As for the chances of a daughter running off with a stranger from the internet....they have whole taskforces dedicated to seeking out online predators because it happens far more than "virtually nil". The Red Sox's winning the Super Bowl is "virtually nil". Online predators going after children is a daily occurrence. Learn the facts before you say something.



The U.S. Department of Justice NSOPW ~ Raising Awareness about Sexual Abuse

Is spying really the right answer or is having frank discussions with your kids re sexual predators and teaching them what to look for and how to protect themselves. 1/25 receiving an online solicitation =/= to a child running off with an internet stranger nor does it warrant "spying" just to be sure.

I'm also not quite sure where your coming from as you seem to equate not spying on your kids as somehow being a less than ideal parent... you seem to equate not spying as friendship.

But to each their own when it comes to parenting.
 
I've known fathers who put key loggers on their kids laptops. And monitored cell phone use. On the other hand. I've seen 3 year old Hispanic kids walking down the street all by their lonesome. And I regularly see infants left in running cars. So, it's like everything else, there are those who do and there are those who don't.

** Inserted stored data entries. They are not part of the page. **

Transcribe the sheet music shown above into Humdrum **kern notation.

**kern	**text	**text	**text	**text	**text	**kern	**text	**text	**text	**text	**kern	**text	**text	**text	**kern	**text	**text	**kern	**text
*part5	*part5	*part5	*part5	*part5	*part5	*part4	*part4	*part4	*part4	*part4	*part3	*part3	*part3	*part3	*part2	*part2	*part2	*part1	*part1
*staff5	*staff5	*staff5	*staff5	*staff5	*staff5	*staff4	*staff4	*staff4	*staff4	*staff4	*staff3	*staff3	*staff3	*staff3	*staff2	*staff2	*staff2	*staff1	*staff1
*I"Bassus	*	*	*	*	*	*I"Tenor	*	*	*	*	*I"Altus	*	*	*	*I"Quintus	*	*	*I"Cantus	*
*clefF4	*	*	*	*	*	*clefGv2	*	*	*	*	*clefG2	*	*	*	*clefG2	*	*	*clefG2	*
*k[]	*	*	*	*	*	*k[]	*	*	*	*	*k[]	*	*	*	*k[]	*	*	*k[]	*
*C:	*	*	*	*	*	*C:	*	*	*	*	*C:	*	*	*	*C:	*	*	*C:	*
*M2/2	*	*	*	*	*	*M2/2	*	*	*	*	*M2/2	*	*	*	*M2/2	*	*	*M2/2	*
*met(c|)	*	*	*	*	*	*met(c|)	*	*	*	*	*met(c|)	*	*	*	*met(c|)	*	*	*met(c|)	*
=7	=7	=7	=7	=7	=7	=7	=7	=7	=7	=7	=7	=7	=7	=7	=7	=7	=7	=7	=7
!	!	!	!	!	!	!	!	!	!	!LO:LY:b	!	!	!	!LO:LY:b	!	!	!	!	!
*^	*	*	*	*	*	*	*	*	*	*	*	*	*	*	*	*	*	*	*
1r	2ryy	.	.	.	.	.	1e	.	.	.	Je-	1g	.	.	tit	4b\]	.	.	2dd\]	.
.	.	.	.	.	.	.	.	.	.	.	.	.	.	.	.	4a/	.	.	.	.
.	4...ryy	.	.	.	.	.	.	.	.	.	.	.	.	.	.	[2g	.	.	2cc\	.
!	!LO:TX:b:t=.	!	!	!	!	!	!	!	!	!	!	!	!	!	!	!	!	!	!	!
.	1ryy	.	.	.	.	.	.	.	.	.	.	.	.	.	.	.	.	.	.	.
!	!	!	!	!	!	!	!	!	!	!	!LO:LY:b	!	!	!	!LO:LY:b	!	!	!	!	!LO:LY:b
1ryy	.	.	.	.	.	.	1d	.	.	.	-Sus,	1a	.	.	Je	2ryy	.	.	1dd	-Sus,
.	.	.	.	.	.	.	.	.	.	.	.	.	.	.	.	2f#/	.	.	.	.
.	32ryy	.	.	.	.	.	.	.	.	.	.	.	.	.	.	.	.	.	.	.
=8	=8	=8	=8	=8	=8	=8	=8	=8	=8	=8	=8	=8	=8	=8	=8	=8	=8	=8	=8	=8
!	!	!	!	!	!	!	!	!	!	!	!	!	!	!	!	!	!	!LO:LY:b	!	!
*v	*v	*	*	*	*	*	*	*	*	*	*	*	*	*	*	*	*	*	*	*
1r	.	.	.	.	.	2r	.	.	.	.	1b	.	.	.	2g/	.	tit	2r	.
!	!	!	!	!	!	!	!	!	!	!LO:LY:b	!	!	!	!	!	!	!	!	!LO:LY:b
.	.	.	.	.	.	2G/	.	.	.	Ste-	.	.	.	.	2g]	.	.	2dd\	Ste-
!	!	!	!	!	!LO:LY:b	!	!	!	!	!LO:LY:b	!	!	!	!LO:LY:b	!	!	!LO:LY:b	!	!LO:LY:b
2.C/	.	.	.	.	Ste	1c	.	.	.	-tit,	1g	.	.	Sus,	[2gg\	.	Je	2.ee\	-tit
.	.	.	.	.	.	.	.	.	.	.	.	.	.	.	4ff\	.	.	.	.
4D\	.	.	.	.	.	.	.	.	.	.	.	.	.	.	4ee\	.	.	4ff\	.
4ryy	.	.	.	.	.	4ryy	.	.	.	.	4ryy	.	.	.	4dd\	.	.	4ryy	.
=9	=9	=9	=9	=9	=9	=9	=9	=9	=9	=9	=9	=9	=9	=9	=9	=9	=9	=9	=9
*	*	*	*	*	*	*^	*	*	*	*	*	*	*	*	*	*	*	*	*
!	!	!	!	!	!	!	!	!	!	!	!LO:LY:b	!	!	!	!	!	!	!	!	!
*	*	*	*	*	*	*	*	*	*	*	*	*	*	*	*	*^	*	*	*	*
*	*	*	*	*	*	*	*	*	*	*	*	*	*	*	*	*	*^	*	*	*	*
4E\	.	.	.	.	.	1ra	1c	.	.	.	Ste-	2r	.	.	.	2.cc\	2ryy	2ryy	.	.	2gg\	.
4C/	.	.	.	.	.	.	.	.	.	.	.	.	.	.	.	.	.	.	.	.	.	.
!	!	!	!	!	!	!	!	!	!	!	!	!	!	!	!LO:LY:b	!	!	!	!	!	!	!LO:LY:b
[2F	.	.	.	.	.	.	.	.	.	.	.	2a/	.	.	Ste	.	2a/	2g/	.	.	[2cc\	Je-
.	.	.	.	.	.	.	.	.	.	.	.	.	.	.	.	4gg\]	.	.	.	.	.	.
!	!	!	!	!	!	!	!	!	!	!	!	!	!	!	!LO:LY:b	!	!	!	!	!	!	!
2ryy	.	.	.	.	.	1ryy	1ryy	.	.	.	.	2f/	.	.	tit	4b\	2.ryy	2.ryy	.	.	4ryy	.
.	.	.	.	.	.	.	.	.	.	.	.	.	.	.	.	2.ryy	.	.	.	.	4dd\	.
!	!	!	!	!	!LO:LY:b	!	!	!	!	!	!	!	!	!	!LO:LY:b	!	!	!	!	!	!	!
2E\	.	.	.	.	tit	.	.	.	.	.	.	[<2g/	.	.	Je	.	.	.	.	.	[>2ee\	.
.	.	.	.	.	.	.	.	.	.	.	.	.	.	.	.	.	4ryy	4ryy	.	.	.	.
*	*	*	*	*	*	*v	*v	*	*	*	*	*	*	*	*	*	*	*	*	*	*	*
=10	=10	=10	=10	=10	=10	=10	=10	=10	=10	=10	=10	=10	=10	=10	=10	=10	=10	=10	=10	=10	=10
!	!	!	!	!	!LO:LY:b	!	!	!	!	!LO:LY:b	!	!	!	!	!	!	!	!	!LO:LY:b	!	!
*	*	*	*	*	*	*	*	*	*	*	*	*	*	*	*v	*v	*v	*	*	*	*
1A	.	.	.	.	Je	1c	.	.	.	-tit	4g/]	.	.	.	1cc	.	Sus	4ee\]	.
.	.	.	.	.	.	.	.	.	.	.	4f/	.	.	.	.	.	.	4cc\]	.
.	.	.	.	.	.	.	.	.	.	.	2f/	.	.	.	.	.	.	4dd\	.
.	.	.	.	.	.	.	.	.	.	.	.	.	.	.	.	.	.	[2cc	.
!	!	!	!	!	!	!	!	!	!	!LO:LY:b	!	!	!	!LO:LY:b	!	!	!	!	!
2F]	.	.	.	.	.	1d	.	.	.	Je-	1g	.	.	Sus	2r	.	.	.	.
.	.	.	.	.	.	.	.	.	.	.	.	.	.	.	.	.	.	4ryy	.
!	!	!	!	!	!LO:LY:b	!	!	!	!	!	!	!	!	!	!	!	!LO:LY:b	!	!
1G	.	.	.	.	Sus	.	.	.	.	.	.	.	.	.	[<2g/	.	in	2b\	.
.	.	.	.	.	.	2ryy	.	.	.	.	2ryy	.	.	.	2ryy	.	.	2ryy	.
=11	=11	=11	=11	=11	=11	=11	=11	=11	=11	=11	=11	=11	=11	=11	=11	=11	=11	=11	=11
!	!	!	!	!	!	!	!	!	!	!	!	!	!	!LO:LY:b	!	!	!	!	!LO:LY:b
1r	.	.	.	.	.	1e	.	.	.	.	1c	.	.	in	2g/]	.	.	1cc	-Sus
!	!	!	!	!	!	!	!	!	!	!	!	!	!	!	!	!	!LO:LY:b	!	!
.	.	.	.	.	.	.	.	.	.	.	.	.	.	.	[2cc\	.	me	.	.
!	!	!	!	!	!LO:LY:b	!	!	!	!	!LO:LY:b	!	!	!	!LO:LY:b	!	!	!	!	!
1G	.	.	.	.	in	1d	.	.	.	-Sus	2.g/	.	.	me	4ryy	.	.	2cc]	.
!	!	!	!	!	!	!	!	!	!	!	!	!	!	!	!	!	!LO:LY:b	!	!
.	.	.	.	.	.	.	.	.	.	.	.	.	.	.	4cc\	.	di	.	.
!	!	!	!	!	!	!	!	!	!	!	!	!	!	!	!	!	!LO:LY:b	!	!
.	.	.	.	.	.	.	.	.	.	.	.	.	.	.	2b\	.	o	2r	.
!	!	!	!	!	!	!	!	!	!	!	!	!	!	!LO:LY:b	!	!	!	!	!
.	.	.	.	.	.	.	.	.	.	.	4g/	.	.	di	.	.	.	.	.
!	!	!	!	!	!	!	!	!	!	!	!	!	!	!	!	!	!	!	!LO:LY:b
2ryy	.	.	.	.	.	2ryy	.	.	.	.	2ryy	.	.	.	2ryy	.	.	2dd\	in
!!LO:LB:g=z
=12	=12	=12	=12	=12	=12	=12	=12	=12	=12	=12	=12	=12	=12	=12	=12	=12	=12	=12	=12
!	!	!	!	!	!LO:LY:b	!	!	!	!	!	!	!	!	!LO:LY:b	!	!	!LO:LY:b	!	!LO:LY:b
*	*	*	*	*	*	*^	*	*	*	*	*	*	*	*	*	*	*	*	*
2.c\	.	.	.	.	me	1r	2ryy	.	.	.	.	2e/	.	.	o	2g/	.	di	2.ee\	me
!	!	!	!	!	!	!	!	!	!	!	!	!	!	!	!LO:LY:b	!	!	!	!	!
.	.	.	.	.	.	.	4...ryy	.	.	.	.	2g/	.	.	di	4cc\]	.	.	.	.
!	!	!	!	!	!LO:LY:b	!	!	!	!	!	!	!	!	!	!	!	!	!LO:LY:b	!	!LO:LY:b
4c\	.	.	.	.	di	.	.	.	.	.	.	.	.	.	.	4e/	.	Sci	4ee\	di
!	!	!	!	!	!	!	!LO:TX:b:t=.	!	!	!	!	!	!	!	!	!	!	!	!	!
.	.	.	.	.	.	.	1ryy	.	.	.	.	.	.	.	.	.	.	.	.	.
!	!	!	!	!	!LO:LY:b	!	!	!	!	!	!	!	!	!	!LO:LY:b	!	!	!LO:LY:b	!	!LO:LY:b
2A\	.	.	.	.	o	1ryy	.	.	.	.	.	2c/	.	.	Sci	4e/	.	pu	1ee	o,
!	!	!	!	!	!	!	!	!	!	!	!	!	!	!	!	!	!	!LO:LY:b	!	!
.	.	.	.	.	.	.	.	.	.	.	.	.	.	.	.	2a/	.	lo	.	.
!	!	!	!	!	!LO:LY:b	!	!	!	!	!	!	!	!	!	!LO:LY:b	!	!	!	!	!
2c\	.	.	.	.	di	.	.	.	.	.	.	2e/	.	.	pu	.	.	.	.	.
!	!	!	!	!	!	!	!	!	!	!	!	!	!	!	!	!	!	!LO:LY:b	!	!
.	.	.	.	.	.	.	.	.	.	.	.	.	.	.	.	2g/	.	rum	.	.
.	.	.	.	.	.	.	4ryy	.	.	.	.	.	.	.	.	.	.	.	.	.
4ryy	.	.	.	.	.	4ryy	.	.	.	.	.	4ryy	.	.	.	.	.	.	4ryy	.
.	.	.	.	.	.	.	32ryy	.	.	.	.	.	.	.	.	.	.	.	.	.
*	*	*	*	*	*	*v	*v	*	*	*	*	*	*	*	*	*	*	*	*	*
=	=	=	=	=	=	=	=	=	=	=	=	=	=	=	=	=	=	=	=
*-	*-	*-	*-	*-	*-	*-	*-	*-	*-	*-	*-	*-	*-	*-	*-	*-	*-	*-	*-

I think placing kids on the defensive is a big mistake. And so for the most part I've always treated my kids like adults. But, different personalities, mitigating circumstances, I'm flexible. Carpe Diem! To the victor go the spoils. And I'm gonna win no matter the cost.
 
I've known fathers who put key loggers on their kids laptops. And monitored cell phone use. On the other hand. I've seen 3 year old Hispanic kids walking down the street all by their lonesome. And I regularly see infants left in running cars. So, it's like everything else, there are those who do and there are those who don't.

I think placing kids on the defensive is a big mistake. And so for the most part I've always treated my kids like adults. But, different personalities, mitigating circumstances, I'm flexible. Carpe Diem! To the victor go the spoils. And I'm gonna win no matter the cost.